(Supplied material begins)

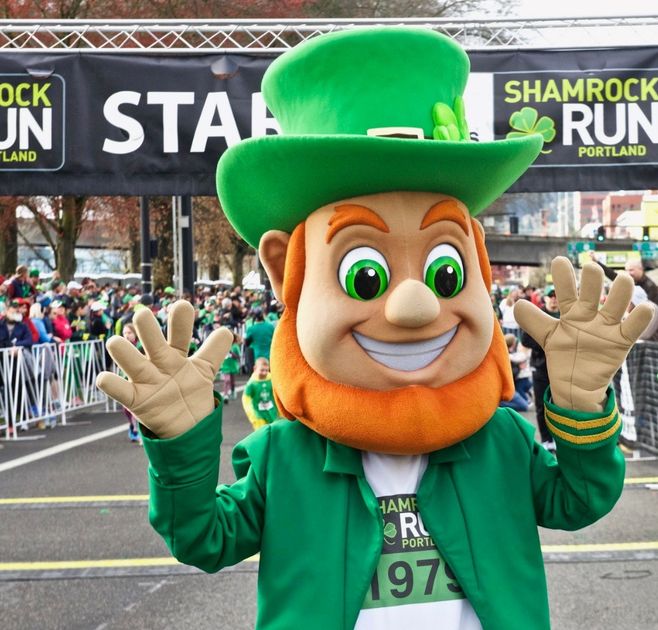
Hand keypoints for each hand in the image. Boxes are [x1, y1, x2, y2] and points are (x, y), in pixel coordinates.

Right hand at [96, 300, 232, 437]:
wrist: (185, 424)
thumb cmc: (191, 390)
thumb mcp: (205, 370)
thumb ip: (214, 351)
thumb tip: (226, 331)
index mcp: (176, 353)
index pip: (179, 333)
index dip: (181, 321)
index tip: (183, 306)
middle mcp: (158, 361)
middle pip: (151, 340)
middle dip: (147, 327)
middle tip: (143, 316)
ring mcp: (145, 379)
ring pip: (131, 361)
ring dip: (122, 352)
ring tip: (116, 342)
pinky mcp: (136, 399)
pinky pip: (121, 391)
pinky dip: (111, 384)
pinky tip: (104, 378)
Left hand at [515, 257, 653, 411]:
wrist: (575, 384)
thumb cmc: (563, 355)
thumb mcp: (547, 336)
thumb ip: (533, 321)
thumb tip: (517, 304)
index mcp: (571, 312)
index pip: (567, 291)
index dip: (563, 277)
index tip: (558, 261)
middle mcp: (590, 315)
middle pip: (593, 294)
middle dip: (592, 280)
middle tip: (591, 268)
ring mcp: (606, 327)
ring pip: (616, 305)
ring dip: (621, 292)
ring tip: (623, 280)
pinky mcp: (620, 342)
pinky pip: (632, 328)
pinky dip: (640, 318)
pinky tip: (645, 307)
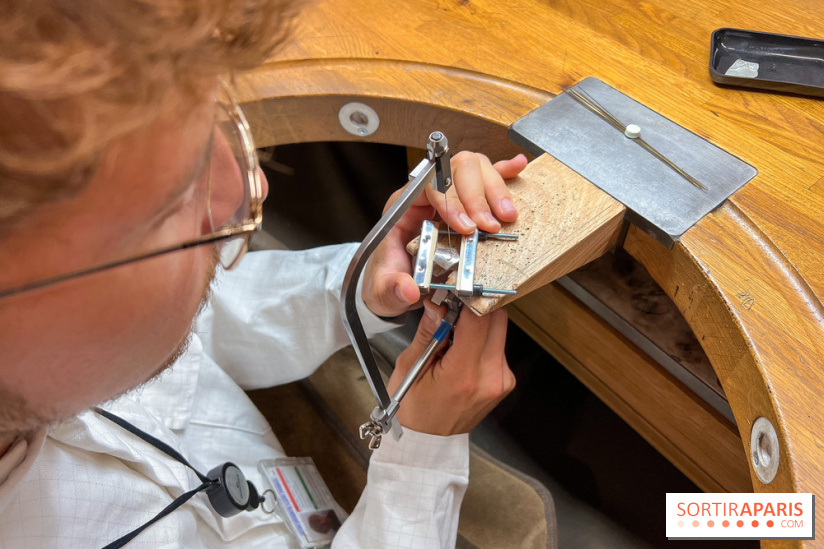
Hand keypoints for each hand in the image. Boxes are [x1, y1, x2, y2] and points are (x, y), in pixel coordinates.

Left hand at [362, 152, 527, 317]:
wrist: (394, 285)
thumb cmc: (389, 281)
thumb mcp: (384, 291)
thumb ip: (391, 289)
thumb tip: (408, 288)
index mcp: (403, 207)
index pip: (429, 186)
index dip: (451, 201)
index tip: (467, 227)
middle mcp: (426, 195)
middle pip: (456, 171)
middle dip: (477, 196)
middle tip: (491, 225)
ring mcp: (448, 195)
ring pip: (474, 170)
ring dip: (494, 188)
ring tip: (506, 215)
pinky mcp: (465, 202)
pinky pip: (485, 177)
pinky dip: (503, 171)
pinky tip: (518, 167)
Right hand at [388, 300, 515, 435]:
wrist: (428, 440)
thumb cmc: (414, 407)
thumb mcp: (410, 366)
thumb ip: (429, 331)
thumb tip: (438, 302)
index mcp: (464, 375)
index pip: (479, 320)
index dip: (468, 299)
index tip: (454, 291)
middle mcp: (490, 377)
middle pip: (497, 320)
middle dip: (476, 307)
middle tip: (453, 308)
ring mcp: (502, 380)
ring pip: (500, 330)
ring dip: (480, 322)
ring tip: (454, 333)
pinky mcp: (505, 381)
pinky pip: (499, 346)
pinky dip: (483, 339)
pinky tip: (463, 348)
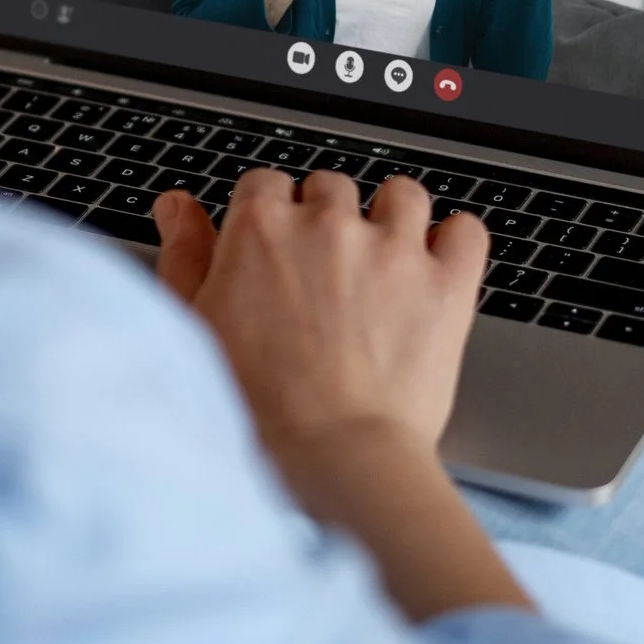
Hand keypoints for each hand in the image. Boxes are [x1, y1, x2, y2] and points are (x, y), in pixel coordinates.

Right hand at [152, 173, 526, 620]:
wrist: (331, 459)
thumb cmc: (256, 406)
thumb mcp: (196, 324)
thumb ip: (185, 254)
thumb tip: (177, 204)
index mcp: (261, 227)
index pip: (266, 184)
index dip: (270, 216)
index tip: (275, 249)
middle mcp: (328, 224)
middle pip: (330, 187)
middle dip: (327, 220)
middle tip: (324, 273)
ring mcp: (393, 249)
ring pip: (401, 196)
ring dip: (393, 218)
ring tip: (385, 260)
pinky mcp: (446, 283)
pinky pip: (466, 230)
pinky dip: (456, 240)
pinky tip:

(Supplied material ends)

Exercise prompt >> Output only the lines above from the line that holds "thumb tip: (517, 304)" through the line that holds "wrist: (394, 285)", both ends included, and exclude pictures.

Exercise solution >>
thumb tip: (517, 304)
index mcp: (571, 312)
index pip: (567, 291)
index dip: (563, 277)
index tip: (558, 261)
middle mcp: (590, 315)
middle pip: (593, 294)
middle dip: (592, 280)
middle tip: (591, 268)
ring mcp: (606, 327)
ring pip: (616, 305)
ring dip: (621, 292)
ring tip: (623, 280)
pinky mcp: (620, 342)
pinky pip: (632, 328)
pinky dip: (640, 318)
pinky tip: (645, 307)
Hand keypoints for each hand in the image. Boxes are [x1, y1, x2, y2] and points are (x, y), in pixel coordinates.

Left hand at [362, 152, 527, 317]:
wrist: (394, 285)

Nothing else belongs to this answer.